WHAT THIS TASK INVOLVES: Recast each line of the records below as a JSON list of strings, one string per line. Skip blank lines and leave out the pictures.

INPUT FOR THIS TASK:
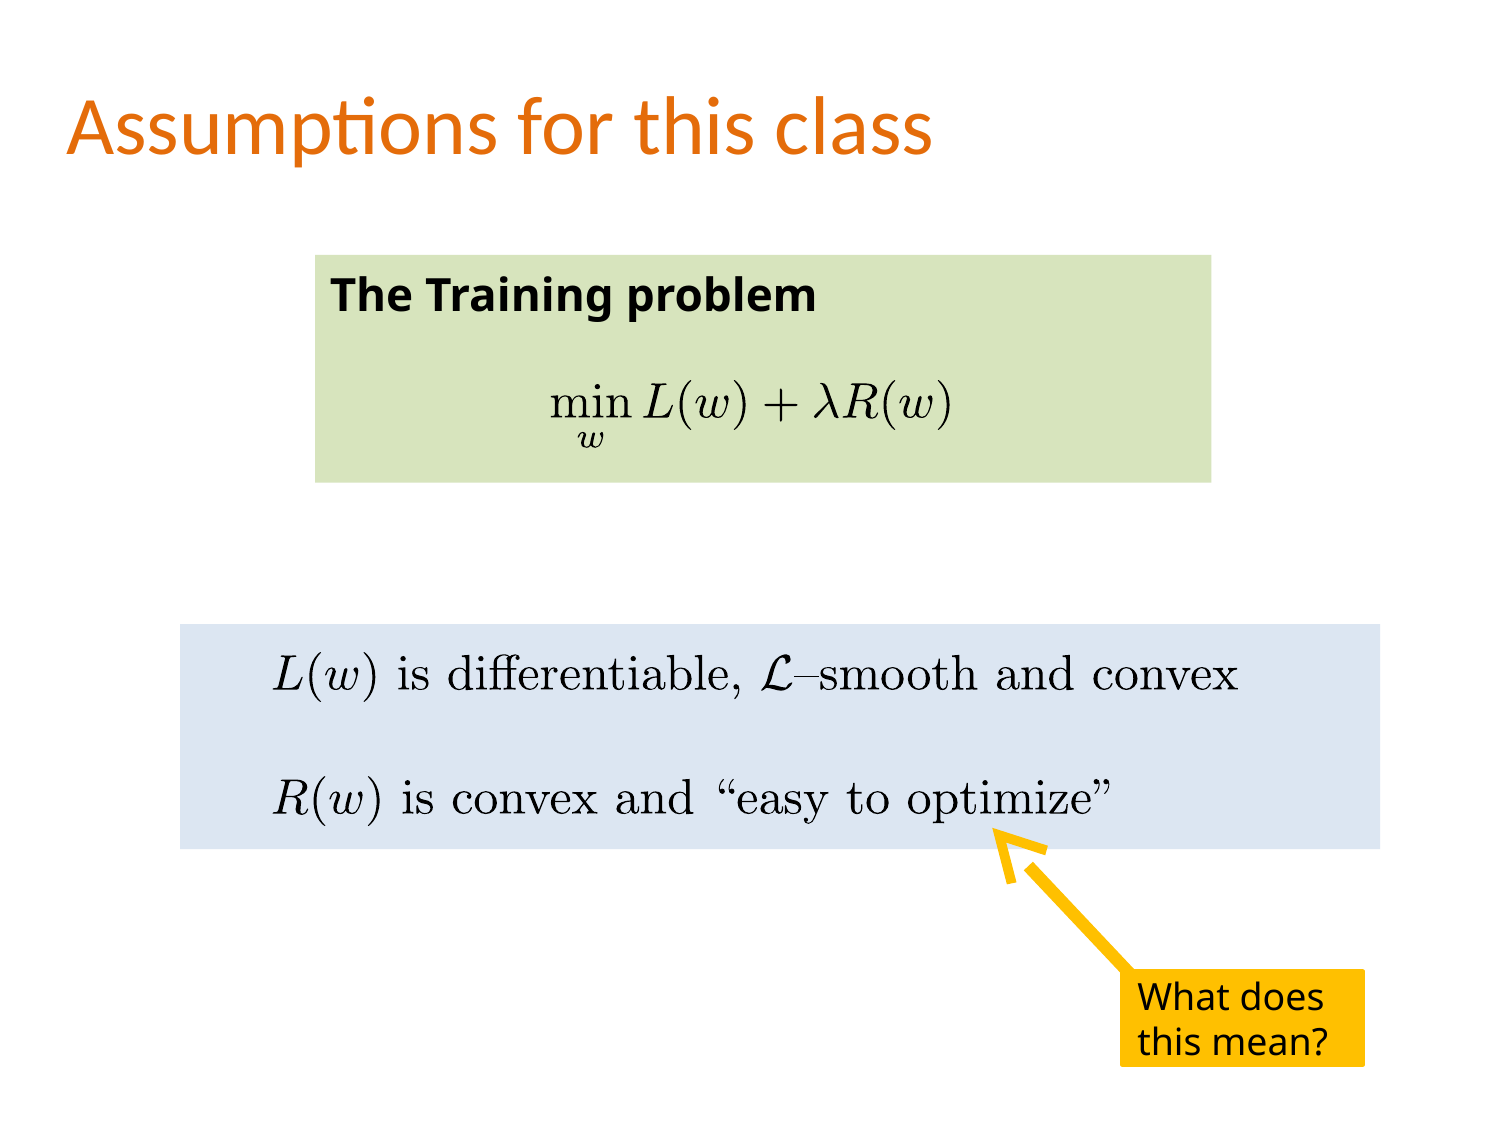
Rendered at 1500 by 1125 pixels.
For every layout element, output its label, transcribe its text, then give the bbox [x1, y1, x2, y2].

text_box [1007, 844, 1025, 850]
text_box [180, 624, 1381, 850]
text_box The Training problem [315, 254, 1212, 483]
text_box Assumptions for this class [51, 27, 1432, 215]
text_box [549, 380, 955, 448]
text_box What does this mean? [1122, 971, 1363, 1066]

ANSWER TO THE EXERCISE:
[
  "Rendered at 1500 by 1125 pixels.",
  "For every layout element, output its label, transcribe its text, then give the bbox [x1, y1, x2, y2].",
  "text_box [1007, 844, 1025, 850]",
  "text_box [180, 624, 1381, 850]",
  "text_box The Training problem [315, 254, 1212, 483]",
  "text_box Assumptions for this class [51, 27, 1432, 215]",
  "text_box [549, 380, 955, 448]",
  "text_box What does this mean? [1122, 971, 1363, 1066]"
]